▶ _SOURCE PASSAGE_
☆ ☆ ☆ ☆ ☆

Natural number between two real numbers $y,x$ such that $y-x > 1$ Prove that for $x,y \in \mathbb{R}$ such that $y-x>1$ there is a natural number $n$ such that $x < n < y$.
Consider the following set:
$$
S := \{n \in \mathbb{N} | x < n < y\}
$$
Suppose $S = \emptyset$, therefore $\forall n \in \mathbb{N}$ $n \leq x$ or $n \geq y$. Let $n_1$ be the first natural number before $x$. Therefore $n_1 < x < n_1 + 1$.
Now we'll show that $n_1+1 < y$. Suppose not. Hence $n_1<x<y<n_1+1$. Which implies that
$$ 1 = n_1 + 1 - n_1 > y-x > 1$$
Which is a contradiction, therefore, $x<n_1+1<y \rightarrow (n_1+1) \in S$.

Here's what I'm thinking about my proof: I didn't use the fact that $x,y$ are real numbers... Maybe I wasn't supposed to prove it that way? Can someone please point out another proof if mine is not correct for that case? I don't know, it just feels weird to prove something and don't use all our premises.
Thanks!
 A: Your proof is correct, and you implicitly use a two important properties about $\mathbb{R}$ and $\mathbb{N}$. Although, to make it more explicit that these properties are being used, I would present the proof slightly differently by taking $n_1$ to be the least $n$ greater than $y$. Let's see what that would look like, but before diving into that I want to reiterate that your proof is fully correct. I will just be very precise here to show where you implicitly use certain properties, that you might (rightfully) consider obvious.
The first property I am talking about is the Archimedean property of the reals (as an ordered field). This essentially says that for every real number $x$ there is some natural number $n > x$. The other property is that the natural numbers are well-ordered. That means that every non-empty subset of the natural numbers has a least element.
You implicitly use the well-ordering of the natural numbers in finding a maximal $n_1$ such that $n_1 \leq x$ and then use the Archimedean property to conclude that $n_1 + 1 > x$. It may not be directly clear how these properties are used here, because we cannot directly use their definitions in this formulation. Let me slightly change your proof to make more clear where we use these properties (also note that there is no reason for a proof by contradiction, we can actually construct the required natural number).

☆ ☆ ☆ ☆ ☆

▶ _DATA SHOWN_
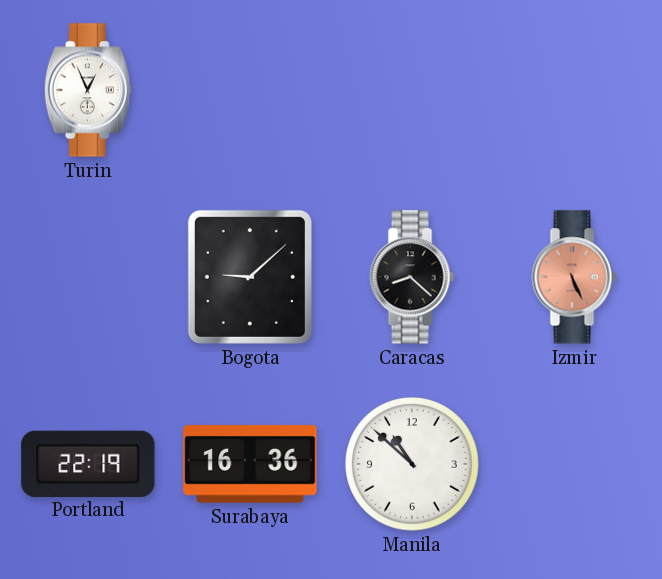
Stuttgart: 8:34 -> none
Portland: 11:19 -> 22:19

☆ ☆ ☆ ☆ ☆

▶ _GIVEN TASK A_
From the thread above, output the passage from "A: Your proof" up to and including "a least element.".
▶ _GIVEN TASK B_
Answer these questions using the thread above, one answer per line, marked the same way:
(i) Which premise does the poster say the proof did not use?
(ii) According to the reply, what does the Archimedean property essentially say?
(iii) According to the reply, what does it mean for the natural numbers to be well-ordered?

▶ _TASK OUTPUT A_
A: Your proof is correct, and you implicitly use a two important properties about $\mathbb{R}$ and $\mathbb{N}$. Although, to make it more explicit that these properties are being used, I would present the proof slightly differently by taking $n_1$ to be the least $n$ greater than $y$. Let's see what that would look like, but before diving into that I want to reiterate that your proof is fully correct. I will just be very precise here to show where you implicitly use certain properties, that you might (rightfully) consider obvious.
The first property I am talking about is the Archimedean property of the reals (as an ordered field). This essentially says that for every real number $x$ there is some natural number $n > x$. The other property is that the natural numbers are well-ordered. That means that every non-empty subset of the natural numbers has a least element.

▶ _TASK OUTPUT B_
(i) The fact that x and y are real numbers.
(ii) For every real number x there is some natural number n > x.
(iii) Every non-empty subset of the natural numbers has a least element.